[COMPITI ASSEGNATI]:
1) Elenca tutte le cose che, secondo l'articolo sui costi della flessibilità, i lavoratori atipici non hanno avuto alla fine dell'anno.
2) Rispondi alle domande seguenti in base all'articolo sui costi della flessibilità.
(a) In quale numero e in quale mese di Politica Domani è stato pubblicato?
(b) Chi lo firma?
(c) A quale legge attribuisce la colpa della situazione dei lavoratori atipici?

[TESTO CITATO]:
════════════════════

Pubblicato su Politica Domani Num 44 - Febbraio 2005

I costi della flessibilità
Il nuovo lavoro: atipico e precario
Incertezza e pessimismo. Aumenta l'età dei lavoratori atipici

di Mauro Lodadio

Non hanno trovato la tredicesima lo scorso mese. Nessun aumento di stipendio, né premi per la produttività. Niente viaggi di fine anno, né regali ad amici e parenti. I soldi sono sempre gli stessi, né più, né meno. Per la categoria dei lavoratori atipici non è stato un bel fine anno. E l'inizio si prospetta ancora più deprimente. Tutta colpa della nuova legge sul lavoro: quella della flessibilità. Oppure - comincia a chiedersi qualcuno - del precariato. La parola, ora, passa alla statistica. E speriamo che sia obiettiva.

════════════════════

[VOCI FORNITE]:
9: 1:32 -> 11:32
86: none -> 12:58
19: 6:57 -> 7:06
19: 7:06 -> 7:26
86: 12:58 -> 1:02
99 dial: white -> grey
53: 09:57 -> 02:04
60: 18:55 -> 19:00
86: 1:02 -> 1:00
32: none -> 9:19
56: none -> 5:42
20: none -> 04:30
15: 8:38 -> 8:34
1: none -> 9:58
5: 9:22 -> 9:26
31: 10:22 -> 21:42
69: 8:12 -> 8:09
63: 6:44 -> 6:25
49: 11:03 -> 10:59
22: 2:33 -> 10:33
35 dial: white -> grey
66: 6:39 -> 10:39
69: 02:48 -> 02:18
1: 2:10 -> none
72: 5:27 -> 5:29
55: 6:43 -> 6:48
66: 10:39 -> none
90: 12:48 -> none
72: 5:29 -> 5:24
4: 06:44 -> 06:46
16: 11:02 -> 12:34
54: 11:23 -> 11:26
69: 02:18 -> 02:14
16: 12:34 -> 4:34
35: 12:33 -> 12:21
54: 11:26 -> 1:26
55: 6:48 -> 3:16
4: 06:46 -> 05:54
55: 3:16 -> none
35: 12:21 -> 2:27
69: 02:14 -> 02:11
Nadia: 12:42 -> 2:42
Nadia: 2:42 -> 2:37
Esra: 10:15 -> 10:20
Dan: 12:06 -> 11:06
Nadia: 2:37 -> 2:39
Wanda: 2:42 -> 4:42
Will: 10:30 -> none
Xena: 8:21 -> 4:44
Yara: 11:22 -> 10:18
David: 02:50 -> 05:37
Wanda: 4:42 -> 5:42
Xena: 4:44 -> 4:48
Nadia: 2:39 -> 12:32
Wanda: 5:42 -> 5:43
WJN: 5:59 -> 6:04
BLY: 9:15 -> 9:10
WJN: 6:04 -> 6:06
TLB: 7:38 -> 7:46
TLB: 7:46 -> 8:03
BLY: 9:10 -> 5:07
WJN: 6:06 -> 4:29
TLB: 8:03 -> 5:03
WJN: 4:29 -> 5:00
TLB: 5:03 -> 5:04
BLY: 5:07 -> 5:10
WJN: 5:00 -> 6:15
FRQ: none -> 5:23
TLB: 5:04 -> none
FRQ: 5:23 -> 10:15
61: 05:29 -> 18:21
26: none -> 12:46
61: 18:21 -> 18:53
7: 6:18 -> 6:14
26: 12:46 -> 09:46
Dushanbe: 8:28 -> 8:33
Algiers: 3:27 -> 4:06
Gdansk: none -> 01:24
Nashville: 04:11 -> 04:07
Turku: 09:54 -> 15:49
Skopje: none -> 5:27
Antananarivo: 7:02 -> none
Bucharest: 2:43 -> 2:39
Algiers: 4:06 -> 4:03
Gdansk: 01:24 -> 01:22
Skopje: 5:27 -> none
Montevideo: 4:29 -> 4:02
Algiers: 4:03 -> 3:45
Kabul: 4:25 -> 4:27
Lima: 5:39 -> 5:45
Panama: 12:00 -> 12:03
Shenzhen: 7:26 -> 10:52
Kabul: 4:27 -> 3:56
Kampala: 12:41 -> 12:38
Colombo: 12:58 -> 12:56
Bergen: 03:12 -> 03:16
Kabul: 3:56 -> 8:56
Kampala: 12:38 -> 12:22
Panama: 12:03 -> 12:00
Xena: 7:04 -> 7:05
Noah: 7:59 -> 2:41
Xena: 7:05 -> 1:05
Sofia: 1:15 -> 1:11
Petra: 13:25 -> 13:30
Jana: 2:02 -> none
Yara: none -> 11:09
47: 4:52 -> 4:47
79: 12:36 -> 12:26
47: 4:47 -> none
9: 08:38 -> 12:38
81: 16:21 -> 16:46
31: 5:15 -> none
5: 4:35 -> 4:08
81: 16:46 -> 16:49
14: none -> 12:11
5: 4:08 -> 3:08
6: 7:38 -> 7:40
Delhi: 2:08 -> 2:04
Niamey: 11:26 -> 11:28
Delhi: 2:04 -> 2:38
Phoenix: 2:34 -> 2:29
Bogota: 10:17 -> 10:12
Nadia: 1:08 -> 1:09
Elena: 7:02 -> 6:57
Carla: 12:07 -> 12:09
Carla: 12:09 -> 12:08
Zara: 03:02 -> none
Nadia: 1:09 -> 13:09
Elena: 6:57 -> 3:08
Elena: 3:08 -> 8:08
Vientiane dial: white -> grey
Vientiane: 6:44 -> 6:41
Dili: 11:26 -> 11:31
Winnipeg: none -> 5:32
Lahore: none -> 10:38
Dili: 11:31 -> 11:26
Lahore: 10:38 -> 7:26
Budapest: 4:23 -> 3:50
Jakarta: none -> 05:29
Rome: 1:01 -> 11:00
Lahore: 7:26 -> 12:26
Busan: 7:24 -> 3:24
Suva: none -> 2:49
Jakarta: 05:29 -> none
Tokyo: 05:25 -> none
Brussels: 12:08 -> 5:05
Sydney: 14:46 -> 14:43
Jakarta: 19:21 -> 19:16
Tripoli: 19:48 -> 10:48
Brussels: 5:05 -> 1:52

════════════════════

[SOLUZIONI DEI COMPITI]:
1)
- la tredicesima
- un aumento di stipendio
- premi per la produttività
- viaggi di fine anno
- regali ad amici e parenti

2)
(a) Nel numero 44, febbraio 2005.
(b) Mauro Lodadio.
(c) Alla nuova legge sul lavoro, quella della flessibilità.